Ох, погубил я человека, подумал В[асилий] А[ндреич]. И ему вдруг стало жалко Никиту. И Вас[илий] Андр[еич] опахнул с Никиты снег и полез в сани.
– Ты не шевелись, я на тебя лягу, – сказал он. И В[асилий] А[ндреич] встал на отвод и лег на Никиту, покрыв его своим телом и шубой.
– Что, теплее так, – сказал он.
– Ровно на печи, – проговорил из-под него Никита и быстро оборвал свою речь и тотчас заснул. В[асилий] А[ндреич] прислушался к тому, как Никита дышал под ним, и радовался тому, что он согревается. О себе он перестал думать, и ему стало спокойно и хорошо. И он не успел опомниться, как тоже заснул. И видит он во сне, что он лежит на постели в доме и всё ждет того, кто должен зайти за ним. И спрашивает у жены: – Что же, не заходил? Чей-то голос говорит: – Нет. А вот едет кто-то. Должно, он. Нет, мимо. Миколавна, а Миколавна. Что же, не заходил? – Нету. – И всё он лежит на полати и ждет. Всё тихо. И вдруг узнает В[асилий] А[ндреич], что он пришел. Иду! – прокричал В[асилий] А[ндреич] так громко, что Никита слышал его крик. – Иду, – весело прокричал В[асилий] А[ндреич] и проснулся. И что-то совсем новое, такое, чего он не знал во всю жизнь свою, сошло на него, и он вошел в него, и кончилось всё старое, пустое, ненастоящее, и началось новое, хорошее и настоящее.
– А, так это вот что, – сказал он себе, понимая, что это смерть и что он умирает. И он удивился тому, как это просто и нестрашно. – А я, дурак, боялся ее, – сказал он себе. Стал он вспоминать про рощу, про дело с зятем, про валухов, и ему жалко и смешно стало; и вспомнил он про Ник[иту], как он сказал ему: прости Христа ради, и как сказал: ровно на печи – и ему радостно стало. – Что же, я ведь не знал этого, – сказал он. – Я бы и рад теперь. Да я теперь буду, – сказал он и сам не знал, что с ним сталось: заснул он или умер.
– Погоди гнать, дай я подстроюсь. А то что же, всё одно не возьмут, – говорил себе Никита, вывозивший во сне заевший на переезде в болоте воз с мукою. И он подлез под воз и стал поднимать его, расправляя спину, но удивительное дело: воз не двигался, а прилип ему к спине и он не мог ни поднять воз, ни уйти из-под него. – Всю поясницу раздавило. Да и холодный же! Видно, вылезать надо. Да будет, – говорил он кому-то, кто давил ему возом спину. Вынимай мешки.
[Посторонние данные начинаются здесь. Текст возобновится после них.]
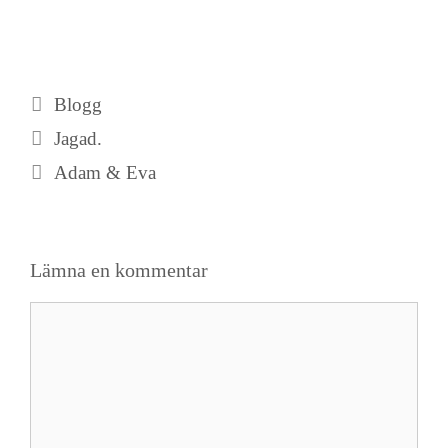
Kategorier
Blogg
Jagad.
Adam & Eva
Lämna en kommentar
Kommentar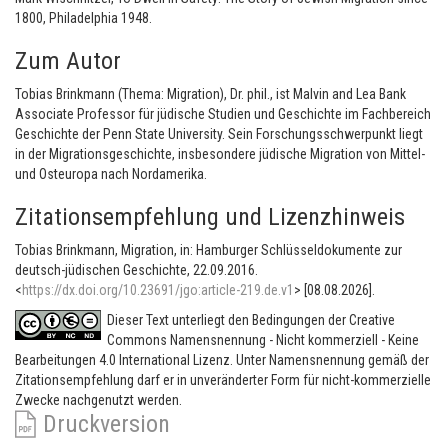
1800, Philadelphia 1948.
Zum Autor
Tobias Brinkmann (Thema: Migration), Dr. phil., ist Malvin and Lea Bank
Associate Professor für jüdische Studien und Geschichte im Fachbereich
Geschichte der Penn State University. Sein Forschungsschwerpunkt liegt
in der Migrationsgeschichte, insbesondere jüdische Migration von Mittel-
und Osteuropa nach Nordamerika.
Zitationsempfehlung und Lizenzhinweis
Tobias Brinkmann, Migration, in: Hamburger Schlüsseldokumente zur
deutsch-jüdischen Geschichte, 22.09.2016.
<
https://dx.doi.org/10.23691/jgo:article-219.de.v1
> [08.08.2026].
Dieser Text unterliegt den Bedingungen der Creative
Commons Namensnennung - Nicht kommerziell - Keine
Bearbeitungen 4.0 International Lizenz. Unter Namensnennung gemäß der
Zitationsempfehlung darf er in unveränderter Form für nicht-kommerzielle
Zwecke nachgenutzt werden.
Druckversion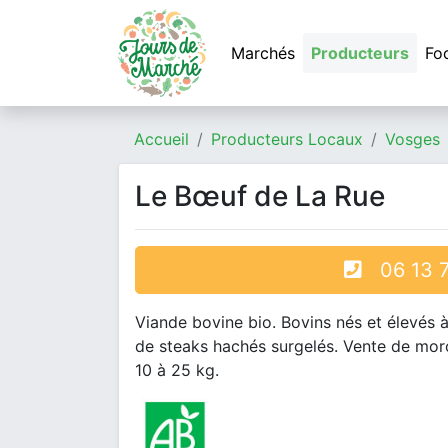
Marchés
Producteurs
Fo
Accueil
Producteurs Locaux
Vosges
Le Bœuf de La Rue
06 13 7
Viande bovine bio. Bovins nés et élevés 
de steaks hachés surgelés. Vente de morc
10 à 25 kg.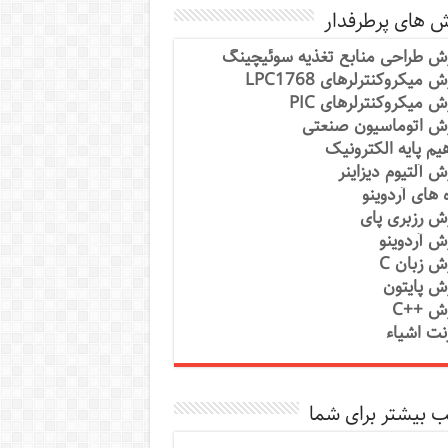
ش های پرطرفدار
ش طراحی منابع تغذیه سوئیچینگ
 میکروکنترلرهای LPC1768
ش میکروکنترلرهای PIC
ش اتوماسیون صنعتی
یم پایه الکترونیک
ش آلتیوم دیزاینر
ه های آردوینو
ش رزبری پای
ش آردوینو
ش زبان C
ش پایتون
ش ++C
رنت اشیاء
 بیشتر برای شما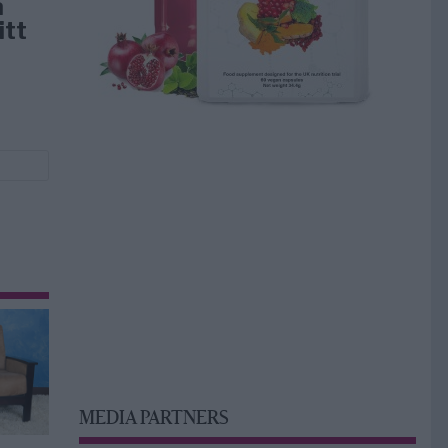
å
itt
MEDIA PARTNERS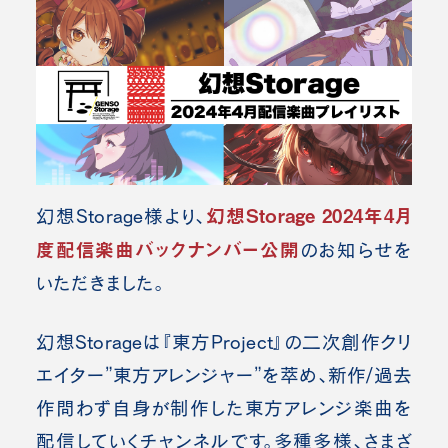
幻想Storage 2024年4月
幻想Storage様より、
度配信楽曲バックナンバー
公開
のお知らせを
いただきました。
幻想Storageは『東方Project』の二次創作クリ
エイター”東方アレンジャー”を萃め、新作/過去
作問わず自身が制作した東方アレンジ楽曲を
配信していくチャンネルです。多種多様、さまざ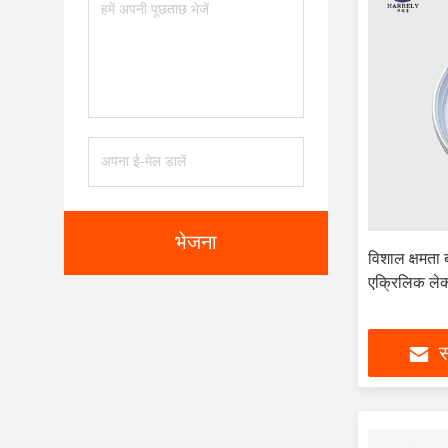
भेजना
विशाल क्षमता 
एक्रिलिक लेक
स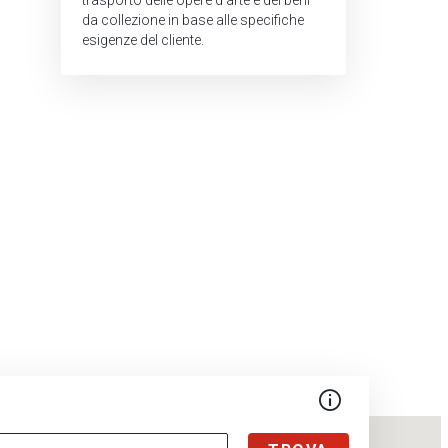
trasporto delle opere d'arte e dei beni
da collezione in base alle specifiche
esigenze del cliente.
More info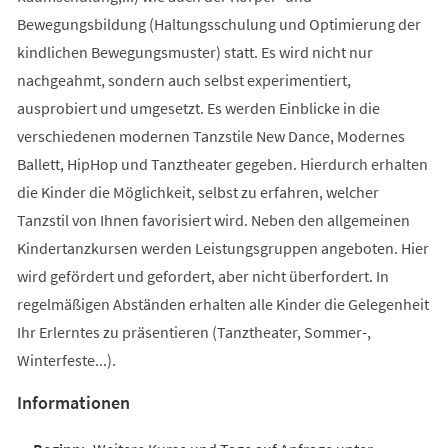
Bewegungsbildung (Haltungsschulung und Optimierung der
kindlichen Bewegungsmuster) statt. Es wird nicht nur
nachgeahmt, sondern auch selbst experimentiert,
ausprobiert und umgesetzt. Es werden Einblicke in die
verschiedenen modernen Tanzstile New Dance, Modernes
Ballett, HipHop und Tanztheater gegeben. Hierdurch erhalten
die Kinder die Möglichkeit, selbst zu erfahren, welcher
Tanzstil von Ihnen favorisiert wird. Neben den allgemeinen
Kindertanzkursen werden Leistungsgruppen angeboten. Hier
wird gefördert und gefordert, aber nicht überfordert. In
regelmäßigen Abständen erhalten alle Kinder die Gelegenheit
Ihr Erlerntes zu präsentieren (Tanztheater, Sommer-,
Winterfeste...).
Informationen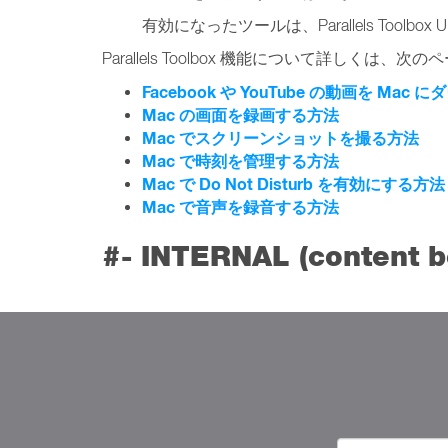
有効になったツールは、Parallels Tool
Parallels Toolbox 機能について詳しくは
Facebook や YouTube の動画を Ma
Mac の画面を録画する方法
Mac でスクリーンショットを撮る方法
Mac で時刻を管理する方法
Mac で Do Not Disturb を有効にする方法
Mac で音声を録音する方法
#- INTERNAL (content bel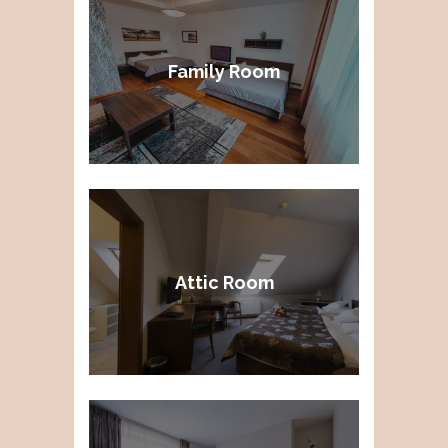
Family Room
Attic Room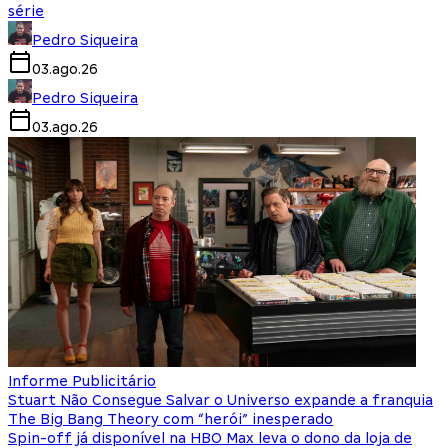
série
Pedro Siqueira
03.ago.26
Pedro Siqueira
03.ago.26
Informe Publicitário
Stuart Não Consegue Salvar o Universo expande a franquia
The Big Bang Theory com “herói” inesperado
Spin-off já disponível na HBO Max leva o dono da loja de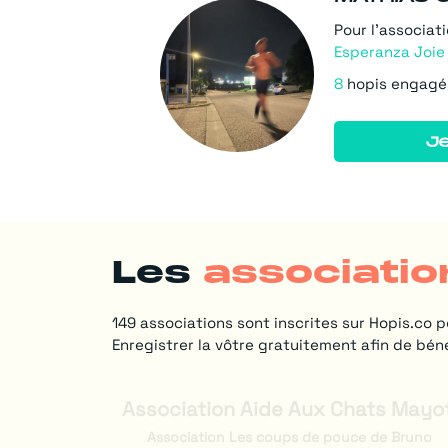
Pour l'associat
Esperanza Joie
8
hopis engagé
Je
Les
associatio
149 associations sont inscrites sur Hopis.co po
Enregistrer la vôtre gratuitement afin de béné
Association Aide Aux Chats Mayo
Association Les coups de pouce de Bruno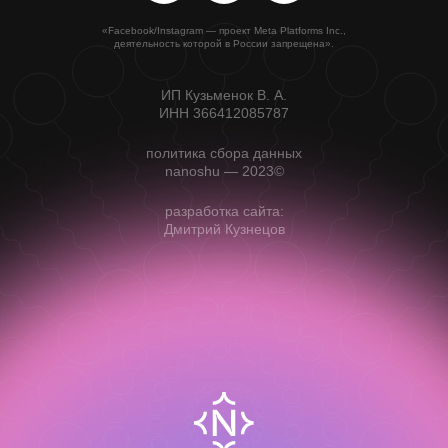
«Facebook/Instagram — проект Meta Platforms Inc.,
деятельность которой в России запрещена».
ИП Кузьменок В. А.
ИНН 366412085787
политика сбора данных
nanoshu — 2023©
разработка сайта:
Дмитрий Кузнецов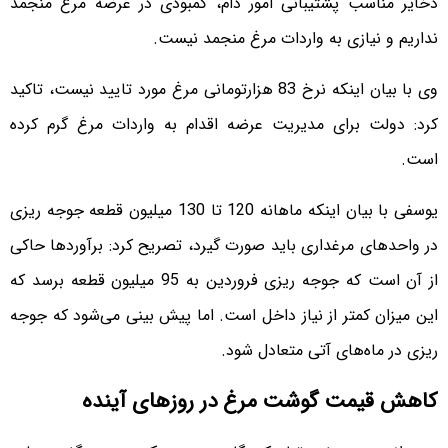
ذخایر مناسب پشتیبانی امور دام، کمبودی در عرضه مرغ منجمد
نداریم و نیازی به واردات مرغ منجمد نیست.
وی با بیان اینکه نرخ 83 هزارتومانی مرغ مورد تایید نیست، تاکید
کرد: دولت برای مدیریت عرضه اقدام به واردات مرغ گرم کرده
است.
یوسفی با بیان اینکه ماهانه 120 تا 130 میلیون قطعه جوجه ریزی
در واحد‌های مرغداری باید صورت گیرد، تصریح کرد: برآورد‌ها حاکی
از آن است که جوجه ریزی فروردین به 95 میلیون قطعه برسد که
این میزان کمتر از نیاز داخل است. اما پیش بینی می‌شود که جوجه
ریزی در ماه‌های آتی متعادل شود.
کاهش قیمت‌ گوشت مرغ در روزهای آینده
Но воз всё холоднее и холоднее давил его – и вдруг стукнуло что-то, и он проснулся и вспомнил всё.
Холодное дерево – это был хозяин, лежавший на нем. А стукнул – это Мухорт[ый] коленкой о сани.
– Андреич, а Андреич, – заговорил Ник[ита], подергивая спиной, но Андр[еич] не отзывался, и брюхо его и ноги были крепкие и холодные. – Помер, должно, подумал Никита. Тоже меня пожалел. Царство небесное. Должно, и мне скоро. Господи помилуй, проговорил он и почувствовал, что умирает.
Уже в обед, на другой день мужики откопали лопатой Вас[илия] Андр[еича] и Никиту в овраге, который обходит дорога, в 30 саженях от нее и в полуверсте от деревни. Снег нанесло выше саней; но оглобли и платок на них были видны. Было светло, снег мел всё так же, но сверху было меньше. Мухортый по брюхо в снегу стоял, прижав голову к кадыку; глаза его заиндевели и выперли, и худая шея вытянулась и закостенела. Он исхудал в одну ночь так, что остались на нем только кожа да кости. В[асилий] А[ндреич] весь застыл и, как были у него расставлены ноги, так раскорячившись его и отвалили от Никиты. Никита же был жив и отморозил только обе ноги и левую руку. Когда Никиту разбудили, он огорчился сначала тем, что на том свете опять всё было то же, такие же люди, такие же лошади, сани, тот же снег. Он думал, что там будет совсем другое и лучше. А это опять всё то же. Ну что же делать. Так, видно, надо. Но когда он понял, что он жив, он скорее огорчился, чем обрадовался, особенно тогда, когда узнал, что едва ли он будет владеть рукою. Пролежал Ник[ита] в больнице два месяца. Хотели ему отнять ногу, но он не дался, и она зажила. Калекой он остался, но все-таки работал и прожил еще 20 лет и только в нынешнем году помер в избе у жены, как должно, под святыми и с зажженной восковой свечой в руках, и истинно радуясь тому, что он умирает и избавляет своей смертью и старуху и малого от обузы и греха. Лучше или хуже ему там стало, разочаровался ли он, когда проснулся там, или нашел то самое, чего он ждал, мы все скоро узнаем.
Л. Т.
№ 19 (рук. № 5).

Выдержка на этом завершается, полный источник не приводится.